Despite a compelling business case, and the inherent strengths that Asian leaders demonstrate, there is a worrying trend of Asian underrepresentation in senior leadership, found a study by Center for Creative Leadership (CCL).
CCL conducted in-depth interviews with 119 global executives for the report, titled “The Global Asian Leader: From Local Star to Global CXO”.
They found that global companies prefer to hire leaders from their headquarter offices into executive roles in their Asia Pacific offices.
The representation of senior leaders with Asian backgrounds at the top 200 companies is thus in the single digits in percentage terms.
The study was published in collaboration with Cargill, DBS and Microsoft.
The report highlights three possible reasons for the trend: lack of talent competitiveness at the country level or inadequate talent development programs; existing biases in global talent management practices; the Asian talent’s lack of confidence in his/her capabilities and aspirations.
“Today, one in three top 300 companies by revenue globally originates from Asia,” said Dr Thomas Goh, managing director and chief client officer, Asia Pacific, CCL. “Logically, we should be seeing a significant proportion of Asian leaders at the forefront of executive leadership. The reality is far from this, however.
“Organisations need to understand that they need Asian leaders with a nuanced understanding of the region to leverage the Asian advantage and develop a healthy Asian leadership pipeline to groom these talents.”
The study outlines four key areas to build a sustainable talent pipeline for a global Asian leader:
• Asian leaders need to develop the right skills and get “comfortable with discomfort” |
• To step into suitable management roles and network early in his/her career |
• Global leaders need to take risks on and develop Asian talent |
• Organisations must get buy-in from top leadership team at headquarters |
“In order to have a successful talent development program, you need consistency, a relentless focus on developing talent, and a program that is pervasive within the entire organisation,” said Lee Yan Hong, managing director and head group human resources at DBS.
Lee believes that organisations cannot have just one leader focusing on developing talent – the whole organisation needs to focus on it and work on a long term, rather than a short-term solution for any talent or skills gaps in the firm.

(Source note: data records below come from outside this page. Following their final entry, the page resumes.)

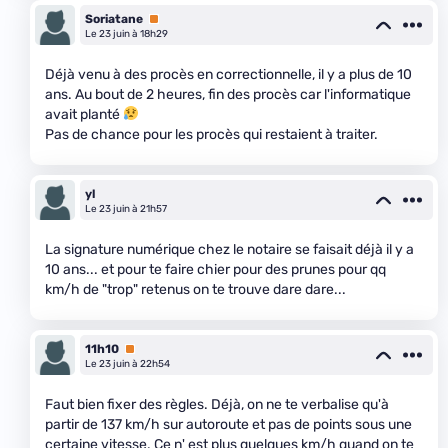
Soriatane
Premium
Le 23 juin à 18h29
Déjà venu à des procès en correctionnelle, il y a plus de 10
ans. Au bout de 2 heures, fin des procès car l'informatique
avait planté
Pas de chance pour les procès qui restaient à traiter.
yl
Le 23 juin à 21h57
La signature numérique chez le notaire se faisait déjà il y a
10 ans... et pour te faire chier pour des prunes pour qq
km/h de "trop" retenus on te trouve dare dare...
11h10
Premium
Le 23 juin à 22h54
Faut bien fixer des règles. Déjà, on ne te verbalise qu'à
partir de 137 km/h sur autoroute et pas de points sous une
certaine vitesse. Ce n' est plus quelques km/h quand on te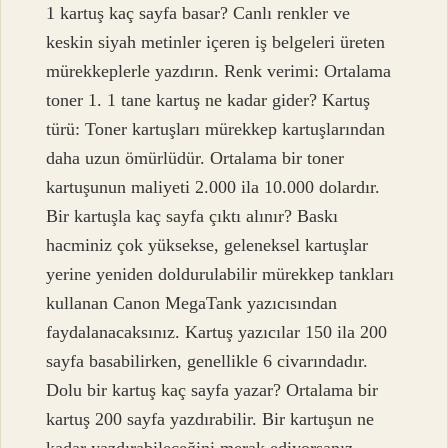
1 kartuş kaç sayfa basar? Canlı renkler ve
keskin siyah metinler içeren iş belgeleri üreten
mürekkeplerle yazdırın. Renk verimi: Ortalama
toner 1. 1 tane kartuş ne kadar gider? Kartuş
türü: Toner kartuşları mürekkep kartuşlarından
daha uzun ömürlüdür. Ortalama bir toner
kartuşunun maliyeti 2.000 ila 10.000 dolardır.
Bir kartuşla kaç sayfa çıktı alınır? Baskı
hacminiz çok yüksekse, geleneksel kartuşlar
yerine yeniden doldurulabilir mürekkep tankları
kullanan Canon MegaTank yazıcısından
faydalanacaksınız. Kartuş yazıcılar 150 ila 200
sayfa basabilirken, genellikle 6 civarındadır.
Dolu bir kartuş kaç sayfa yazar? Ortalama bir
kartuş 200 sayfa yazdırabilir. Bir kartuşun ne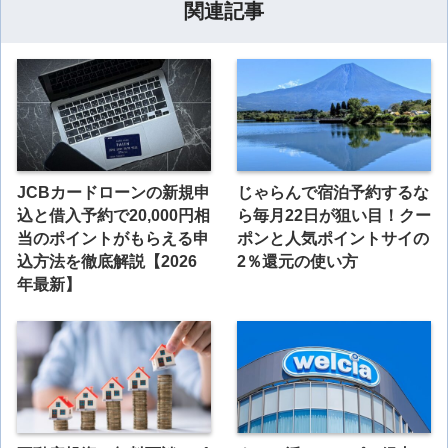
関連記事
JCBカードローンの新規申
じゃらんで宿泊予約するな
込と借入予約で20,000円相
ら毎月22日が狙い目！クー
当のポイントがもらえる申
ポンと人気ポイントサイの
込方法を徹底解説【2026
2％還元の使い方
年最新】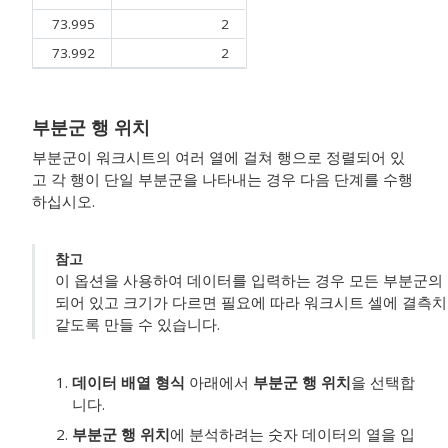
73.995
2
73.992
2
부분군 행 위치
부분군이 워크시트의 여러 열에 걸쳐 행으로 정렬되어 있
고 각 행이 단일 부분군을 나타내는 경우 다음 단계를 수행
하십시오.
참고
이 옵션을 사용하여 데이터를 입력하는 경우 모든 부분군의 
되어 있고 크기가 다르면 필요에 따라 워크시트 셀에 결측치 
같도록 만들 수 있습니다.
데이터 배열 형식
아래에서
부분군 행 위치
을 선택합
니다.
부분군 행 위치
에 분석하려는 숫자 데이터의 열을 입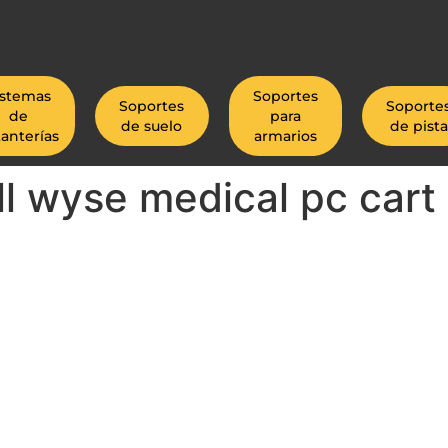
istemas
Soportes
Soportes
Soporte
de
para
de suelo
de pista
tanterías
armarios
l wyse medical pc cart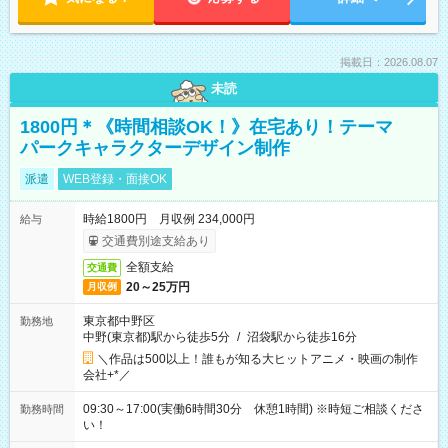
掲載日：2026.08.07
未読
1800円＊《時間相談OK！》在宅あり！テーマ
パークキャラクターデザイン制作
派遣
WEB登録・面接OK
時給1800円 月収例 234,000円
給与
交通費別途支給あり
全額支給
交通費
20～25万円
月収例
東京都中野区
勤務地
中野(東京都)駅から徒歩5分
/
沼袋駅から徒歩16分
＼作品は500以上！誰もが知る大ヒットアニメ・映画の制作
会社+*／
09:30～17:00(実働6時間30分 休憩1時間) ※時短ご相談くださ
勤務時間
い！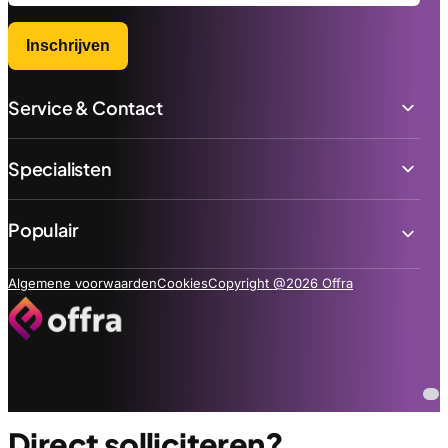
Inschrijven
Service & Contact
Specialisten
Populair
Algemene voorwaarden
Cookies
Copyright @2026 Offra
Direct solliciteren?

However, developing global Asian leaders should not mean a complete overhaul of hiring expats at the organisation’s offices in Asia.
“Because of Microsoft’s scale and the complexity of the organisation, we have a blended model. We need to leverage the skillsets, networks and stakeholder management that an expat might bring (to a local office),” said Lee Murphy, senior director, human resources at Microsoft Asia Pacific.
“The key thing is to have successive sponsorship and a mentoring program (for the local leaders).”